Pop went the corks, and the Rangers, who were looking at a first-round bye, silently flew from Seattle to Tampa Bay for the best-of-three playoff round. And then to Baltimore to start the best-of-five division series. They won all those games, won their first two in Houston, and here we are, with teams whose familiarity and contempt grow nightly.
This is why they all should be 7-game series. The stories build. The adjustments grow deeper. The Rangers get another crack at Javier. Corey Seager of Texas can put an iffy series behind him with just a couple of swings. Same for his teammate Marcus Simien, same for Kyle Tucker of Houston. But the pivotal player might be someone like Evan Carter, the Rangers’ rookie outfielder who has caught everything from El Paso to Galveston in this series. Carter played 23 games this year before he got his postseason closeup. In other words, he might get to a World Series before he goes to his first major league spring training.

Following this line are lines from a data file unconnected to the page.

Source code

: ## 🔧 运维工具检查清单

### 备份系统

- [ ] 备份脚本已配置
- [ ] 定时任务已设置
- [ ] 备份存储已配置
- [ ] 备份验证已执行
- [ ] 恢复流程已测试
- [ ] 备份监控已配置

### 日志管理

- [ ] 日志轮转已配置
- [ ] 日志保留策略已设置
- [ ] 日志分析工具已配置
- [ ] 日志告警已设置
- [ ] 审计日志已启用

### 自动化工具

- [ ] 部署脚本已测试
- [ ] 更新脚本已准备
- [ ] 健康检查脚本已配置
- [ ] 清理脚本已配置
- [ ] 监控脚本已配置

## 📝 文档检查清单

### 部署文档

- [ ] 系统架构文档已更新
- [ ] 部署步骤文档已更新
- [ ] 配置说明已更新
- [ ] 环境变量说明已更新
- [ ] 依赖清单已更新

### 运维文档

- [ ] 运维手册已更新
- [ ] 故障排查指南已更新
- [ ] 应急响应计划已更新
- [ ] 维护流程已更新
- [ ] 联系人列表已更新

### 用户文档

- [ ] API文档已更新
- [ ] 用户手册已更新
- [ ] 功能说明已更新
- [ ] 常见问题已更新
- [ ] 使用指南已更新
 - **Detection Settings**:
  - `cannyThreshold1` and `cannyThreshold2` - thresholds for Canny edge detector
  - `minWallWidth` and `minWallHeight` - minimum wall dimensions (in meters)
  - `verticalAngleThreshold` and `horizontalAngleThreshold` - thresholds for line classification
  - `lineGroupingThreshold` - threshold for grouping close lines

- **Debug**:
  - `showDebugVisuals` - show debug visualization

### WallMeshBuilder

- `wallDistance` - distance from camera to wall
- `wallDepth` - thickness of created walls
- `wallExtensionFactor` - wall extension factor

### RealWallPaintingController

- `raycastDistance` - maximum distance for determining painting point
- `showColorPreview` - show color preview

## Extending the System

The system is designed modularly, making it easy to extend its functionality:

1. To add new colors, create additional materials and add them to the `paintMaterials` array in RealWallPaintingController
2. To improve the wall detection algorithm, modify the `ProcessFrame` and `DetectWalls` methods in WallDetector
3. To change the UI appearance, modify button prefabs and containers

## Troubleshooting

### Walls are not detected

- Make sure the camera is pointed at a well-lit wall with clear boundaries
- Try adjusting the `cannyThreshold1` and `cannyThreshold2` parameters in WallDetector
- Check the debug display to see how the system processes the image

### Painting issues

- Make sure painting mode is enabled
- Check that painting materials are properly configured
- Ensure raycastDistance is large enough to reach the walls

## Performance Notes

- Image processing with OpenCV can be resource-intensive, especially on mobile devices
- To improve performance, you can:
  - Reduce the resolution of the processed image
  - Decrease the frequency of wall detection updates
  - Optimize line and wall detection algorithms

A 7-game series also exposes the entire team, warts and all. You can’t hide your shaky pitchers, as you can in a 5-gamer. Everyone on the roster gets a moment. The final out in 2016, remember, was Mike Montgomery retiring Michael Martinez.
And nothing remains the same. Houston was beaten up Sunday night, which meant it didn’t have to use Ryan Pressly, a Dallas guy who has made 46 postseason appearances and given up one home run. He comes into Game 7 with two days’ off.
No matter what, the Minute Maid field will bear the weight of All-Stars Monday night, maybe a couple of Hall of Famers, some with ample yesterdays, others with abundant tomorrows. And, in a sport that takes up 180 days on the calendar, one team will lose its right to tomorrow. Of course, that’s just an expression; if the Astros and Rangers want to take this past midnight, that’s OK too.
Great piece. Beat series since Braves-Dodgers in 2021.